## Problem set
A) According to the passage on gothic framing devices, what do letters or diary entries do for a gothic tale? List each one.
B) Reproduce word for word the section of the passage on gothic framing devices that runs from "So, what framing" to "A TRUE STORY.".

━━ Article ━━

This is not a fictional story written by an author. In fact, the author has nothing to do with the story. . . . Because they were found, they must be fact and not fiction. Obviously, we know that these are indeed works of fiction, yet it is a technique used by the author to make it seem less so.

In other words, they “substantiate authenticity.” The verb “seem” near the end is especially important, as while all fiction is an illusion of sorts—or a dream, as I prefer to think of it—the gothic relies upon and exploits the seemingness of the illusion more than usual.

So, what framing devices like letters or diary entries do for a gothic tale, in brief:

  • Create uncertainty

  • Engender a sense of discovery

  • Establish the illusion of authenticity or reality

The Middling Place author does a good job examining how this works through a close reading of Stoker’s preface to Dracula. Consider two other cases.

First, the Coen brothers’ Fargo opens with this notorious title card:

THIS IS A TRUE STORY.

The events depicted in this film took place in Minnesota in 1987.

At the request of the survivors, the names have been changed.

Out of respect for the dead, the rest has been told exactly as it occurred.

I say “notorious” because some people think this crossed a line, but considered in relation to Dracula and the other examples provided in those two Substack essays, the Coens don’t seem to be doing much different here. Leaving that aside, those who view this opening text as a violation or lie confirm the ability of this kind of preface to sell the strange and unbelievable as authentic—which was the whole point, according to the Coens.

But Fargo poses as a low-key true crime story. The gothic asks its readers to accept much more, which brings me back to The Screwtape Letters.

Lewis’s opening note to this epistolary novel is often forgotten—it’s not even included in the sample on Amazon—but look at these sentences and, in light of the above, think about what they accomplish for Screwtape:

I have no intention of explaining how the correspondence which I now offer to the public fell into my hands.

Like Dracula, The Castle of Otranto, or what have you, this one sentence both 1) tells the reader that what he is about to read is real and 2) suggests immediately the mystery of its origins and contents. Not only can the editor not explain what we’re about to read, he won’t. Lewis reinforces these effects throughout the note while maintaining what seems, on a literal reading, the dry, dispassionate language of the textual critic. Consider this line from the final paragraph:

In conclusion, I ought to add that no effort has been made to clear up the chronology of the letters.

━━━
━━ Rows ━━

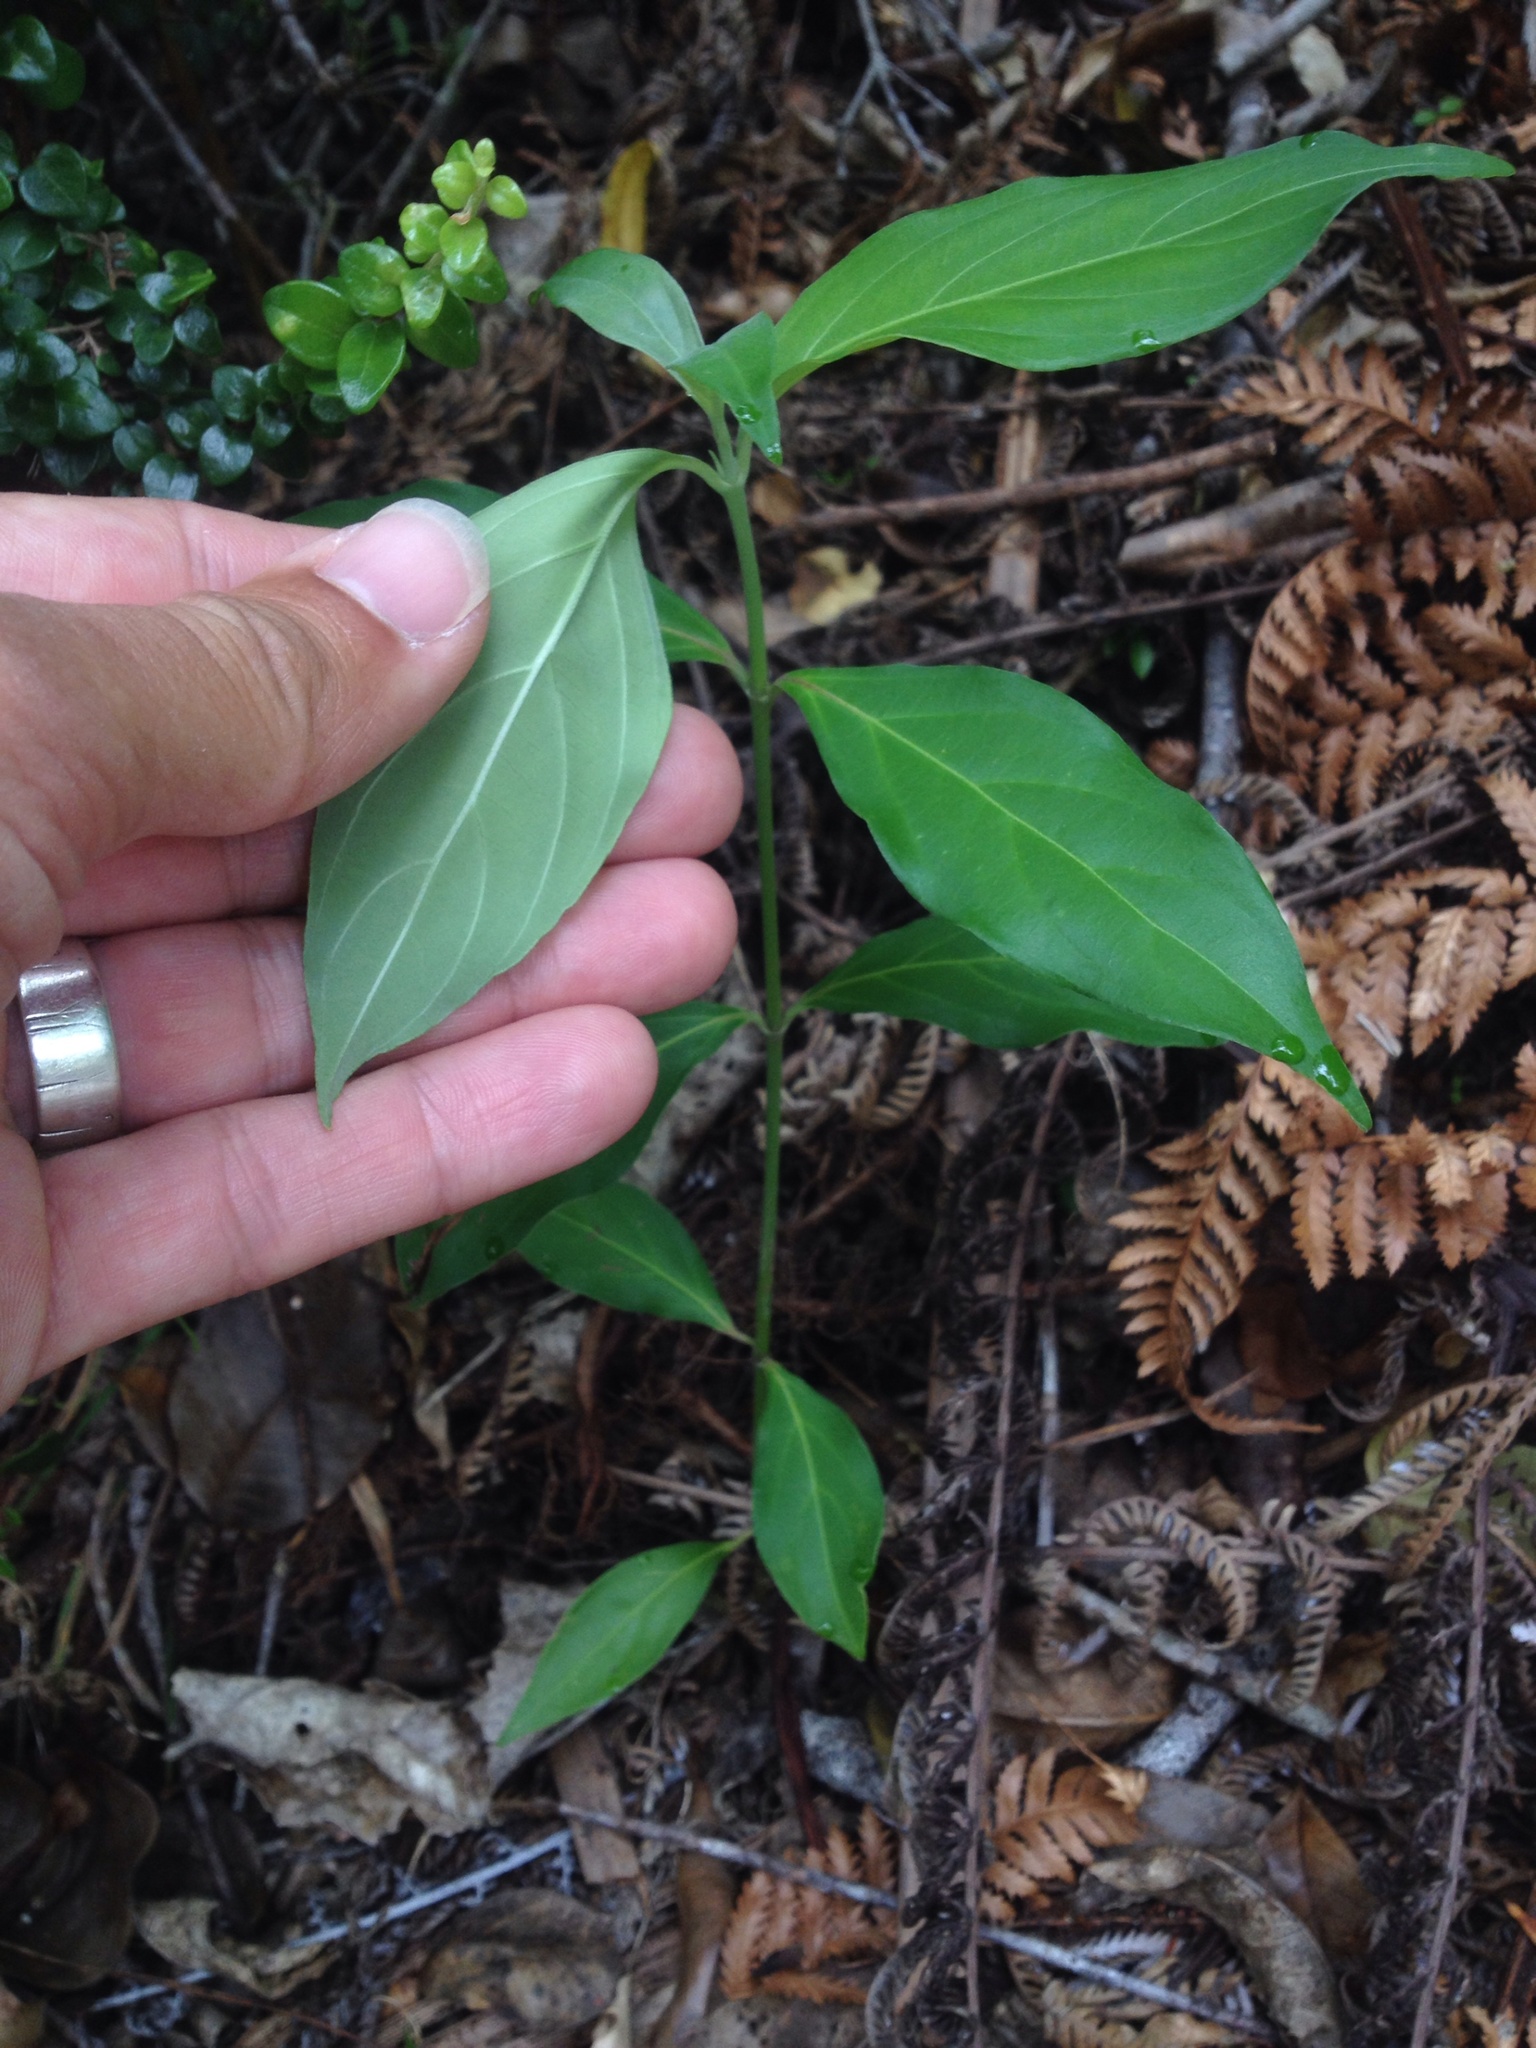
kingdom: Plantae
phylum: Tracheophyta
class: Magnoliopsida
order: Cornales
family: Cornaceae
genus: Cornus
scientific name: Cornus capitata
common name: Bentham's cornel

━━━

## Task answers
A)
- Create uncertainty
- Engender a sense of discovery
- Establish the illusion of authenticity or reality

B)
So, what framing devices like letters or diary entries do for a gothic tale, in brief:

  • Create uncertainty

  • Engender a sense of discovery

  • Establish the illusion of authenticity or reality

The Middling Place author does a good job examining how this works through a close reading of Stoker’s preface to Dracula. Consider two other cases.

First, the Coen brothers’ Fargo opens with this notorious title card:

THIS IS A TRUE STORY.